The Docker image is built FROM scratch, runs as non-root, requires no cloud credentials, and ships with a read-only ClusterRole. A trivy image scan against it returns zero vulnerabilities. The full ClusterRole is auditable in deploy/dashboard.yaml.

You can also implement the pattern without any external tooling. The simplest possible version is one kubectl command:

kubectl get pods --all-namespaces \
  --field-selector=status.phase!=Running,status.phase!=Succeeded \
  -o wide

This will surface most CrashLoopBackOff and ImagePullBackOff issues. Run it on the largest production cluster you manage. Count how many pods come back in something other than Running or Succeeded.

That number is your operational triage debt. It is the gap between what your monitoring tells you and what your cluster is actually doing.


10. The Real Conclusion

The cluster I scanned for this investigation is healthy by every metric the platform team monitors. It is also accumulating 13 critical operational issues that no one has been alerted to. Both statements are true at the same time.

This is the gap that operational triage fills. It is not a replacement for observability. It is not a competitor to dashboards. It is the missing layer that turns 243 pods of state into 5 things to fix.
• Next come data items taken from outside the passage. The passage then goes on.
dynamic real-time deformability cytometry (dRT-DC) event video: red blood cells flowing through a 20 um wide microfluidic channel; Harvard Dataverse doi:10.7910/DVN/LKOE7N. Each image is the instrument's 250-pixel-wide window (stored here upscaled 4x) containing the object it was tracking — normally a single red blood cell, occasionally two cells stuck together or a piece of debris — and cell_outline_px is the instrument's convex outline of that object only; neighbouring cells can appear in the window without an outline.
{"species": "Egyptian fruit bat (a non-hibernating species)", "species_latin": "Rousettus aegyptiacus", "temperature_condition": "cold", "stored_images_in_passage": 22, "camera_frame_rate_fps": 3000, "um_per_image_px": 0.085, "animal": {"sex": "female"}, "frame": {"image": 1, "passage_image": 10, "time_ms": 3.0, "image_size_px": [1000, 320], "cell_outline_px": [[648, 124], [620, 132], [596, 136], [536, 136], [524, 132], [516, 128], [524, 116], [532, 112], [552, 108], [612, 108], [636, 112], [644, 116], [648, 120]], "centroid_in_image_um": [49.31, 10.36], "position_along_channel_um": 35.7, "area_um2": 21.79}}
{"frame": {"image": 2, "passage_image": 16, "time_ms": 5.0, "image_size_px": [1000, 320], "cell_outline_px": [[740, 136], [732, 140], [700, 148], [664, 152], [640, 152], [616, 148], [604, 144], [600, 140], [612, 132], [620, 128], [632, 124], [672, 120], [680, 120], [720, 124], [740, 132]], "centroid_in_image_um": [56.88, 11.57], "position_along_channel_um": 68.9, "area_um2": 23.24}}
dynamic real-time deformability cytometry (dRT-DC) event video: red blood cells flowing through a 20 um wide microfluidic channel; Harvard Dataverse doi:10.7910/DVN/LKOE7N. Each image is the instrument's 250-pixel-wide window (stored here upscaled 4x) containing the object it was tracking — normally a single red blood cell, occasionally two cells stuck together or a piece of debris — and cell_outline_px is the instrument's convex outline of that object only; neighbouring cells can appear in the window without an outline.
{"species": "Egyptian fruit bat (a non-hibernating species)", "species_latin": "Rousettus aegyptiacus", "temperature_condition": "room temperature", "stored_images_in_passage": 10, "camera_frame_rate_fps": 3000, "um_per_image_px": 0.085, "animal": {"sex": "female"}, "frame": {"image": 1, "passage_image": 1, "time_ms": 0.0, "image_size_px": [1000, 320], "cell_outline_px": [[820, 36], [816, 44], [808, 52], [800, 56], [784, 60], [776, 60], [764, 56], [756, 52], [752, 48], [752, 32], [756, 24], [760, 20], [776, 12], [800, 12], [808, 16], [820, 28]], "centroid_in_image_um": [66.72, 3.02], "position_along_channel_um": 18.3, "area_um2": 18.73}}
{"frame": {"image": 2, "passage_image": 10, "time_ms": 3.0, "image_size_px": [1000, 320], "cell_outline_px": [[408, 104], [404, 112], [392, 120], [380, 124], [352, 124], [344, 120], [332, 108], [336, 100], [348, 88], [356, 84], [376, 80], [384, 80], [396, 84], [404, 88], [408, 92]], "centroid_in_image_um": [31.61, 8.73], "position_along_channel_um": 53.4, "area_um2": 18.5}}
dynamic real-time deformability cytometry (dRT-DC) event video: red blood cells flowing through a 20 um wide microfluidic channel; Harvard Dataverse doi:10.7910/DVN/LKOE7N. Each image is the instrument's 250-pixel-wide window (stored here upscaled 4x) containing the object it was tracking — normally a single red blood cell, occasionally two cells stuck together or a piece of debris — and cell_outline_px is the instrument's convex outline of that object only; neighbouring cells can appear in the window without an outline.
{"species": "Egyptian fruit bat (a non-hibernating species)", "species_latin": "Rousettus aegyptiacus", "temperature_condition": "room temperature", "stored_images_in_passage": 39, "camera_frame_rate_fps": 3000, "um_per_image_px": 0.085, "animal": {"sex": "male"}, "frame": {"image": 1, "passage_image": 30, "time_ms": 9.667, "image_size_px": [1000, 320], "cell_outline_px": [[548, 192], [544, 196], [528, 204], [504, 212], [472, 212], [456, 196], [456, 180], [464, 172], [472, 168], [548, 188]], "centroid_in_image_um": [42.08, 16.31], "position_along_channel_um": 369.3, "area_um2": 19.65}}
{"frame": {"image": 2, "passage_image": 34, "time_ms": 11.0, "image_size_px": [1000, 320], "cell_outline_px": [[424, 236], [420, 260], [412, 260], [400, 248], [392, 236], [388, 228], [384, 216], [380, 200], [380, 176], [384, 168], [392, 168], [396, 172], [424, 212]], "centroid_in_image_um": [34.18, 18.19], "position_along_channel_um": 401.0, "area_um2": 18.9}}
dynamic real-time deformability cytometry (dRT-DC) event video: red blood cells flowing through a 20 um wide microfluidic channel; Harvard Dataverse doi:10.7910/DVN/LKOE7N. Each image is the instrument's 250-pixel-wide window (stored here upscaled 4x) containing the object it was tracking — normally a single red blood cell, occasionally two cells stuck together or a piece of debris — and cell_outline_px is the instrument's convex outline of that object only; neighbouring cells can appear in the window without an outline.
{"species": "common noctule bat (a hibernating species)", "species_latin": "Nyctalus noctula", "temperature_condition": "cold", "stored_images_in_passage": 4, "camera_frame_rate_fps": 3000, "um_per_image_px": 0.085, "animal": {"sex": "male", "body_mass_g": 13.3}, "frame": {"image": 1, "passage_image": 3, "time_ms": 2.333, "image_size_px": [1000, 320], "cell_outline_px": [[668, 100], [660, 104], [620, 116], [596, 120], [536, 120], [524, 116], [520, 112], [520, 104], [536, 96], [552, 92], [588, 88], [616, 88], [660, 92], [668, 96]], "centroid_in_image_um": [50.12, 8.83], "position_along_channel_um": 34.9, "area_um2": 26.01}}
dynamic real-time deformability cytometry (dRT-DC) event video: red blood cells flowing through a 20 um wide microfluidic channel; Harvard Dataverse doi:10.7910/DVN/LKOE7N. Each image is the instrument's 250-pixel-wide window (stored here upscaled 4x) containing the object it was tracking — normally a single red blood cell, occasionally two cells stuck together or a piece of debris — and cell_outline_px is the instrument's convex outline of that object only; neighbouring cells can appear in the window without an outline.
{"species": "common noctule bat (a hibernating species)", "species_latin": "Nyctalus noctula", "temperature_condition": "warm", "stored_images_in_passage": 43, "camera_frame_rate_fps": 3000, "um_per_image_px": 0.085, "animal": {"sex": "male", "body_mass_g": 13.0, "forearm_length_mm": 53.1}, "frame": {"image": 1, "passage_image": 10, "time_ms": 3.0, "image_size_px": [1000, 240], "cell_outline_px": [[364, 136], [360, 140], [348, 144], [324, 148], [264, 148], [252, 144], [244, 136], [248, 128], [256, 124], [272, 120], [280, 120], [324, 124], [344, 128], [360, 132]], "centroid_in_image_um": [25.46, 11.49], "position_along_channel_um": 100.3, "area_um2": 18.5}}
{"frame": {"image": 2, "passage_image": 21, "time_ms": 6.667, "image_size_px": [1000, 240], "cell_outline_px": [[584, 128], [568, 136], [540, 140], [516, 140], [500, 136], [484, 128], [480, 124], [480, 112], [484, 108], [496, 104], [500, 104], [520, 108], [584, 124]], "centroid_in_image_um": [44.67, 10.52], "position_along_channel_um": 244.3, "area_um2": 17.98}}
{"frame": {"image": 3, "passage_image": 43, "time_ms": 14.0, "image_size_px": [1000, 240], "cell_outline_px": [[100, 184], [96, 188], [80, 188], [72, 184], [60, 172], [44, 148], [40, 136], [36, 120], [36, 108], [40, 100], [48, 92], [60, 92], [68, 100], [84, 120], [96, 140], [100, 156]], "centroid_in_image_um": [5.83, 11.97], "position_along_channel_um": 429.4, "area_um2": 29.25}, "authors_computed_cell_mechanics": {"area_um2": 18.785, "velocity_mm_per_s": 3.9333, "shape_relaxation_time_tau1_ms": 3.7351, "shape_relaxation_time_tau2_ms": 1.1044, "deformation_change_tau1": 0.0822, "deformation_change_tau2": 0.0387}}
Visibility was never the bottleneck in Kubernetes operations. We see more cluster data than any single human can process. The bottleneck is attention — knowing which 5 things, out of thousands of resources, deserve a human’s time right now.

243 pods.

Five actually mattered.

The other 238 were running fine, in namespaces that did not need anyone’s attention that day. The job of an operational triage layer is to make that distinction obvious in under a minute.

Pick the largest production cluster you operate. Run the kubectl command from the previous section. Count the pods that come back.

The number you get is the gap your current tooling has not been measuring.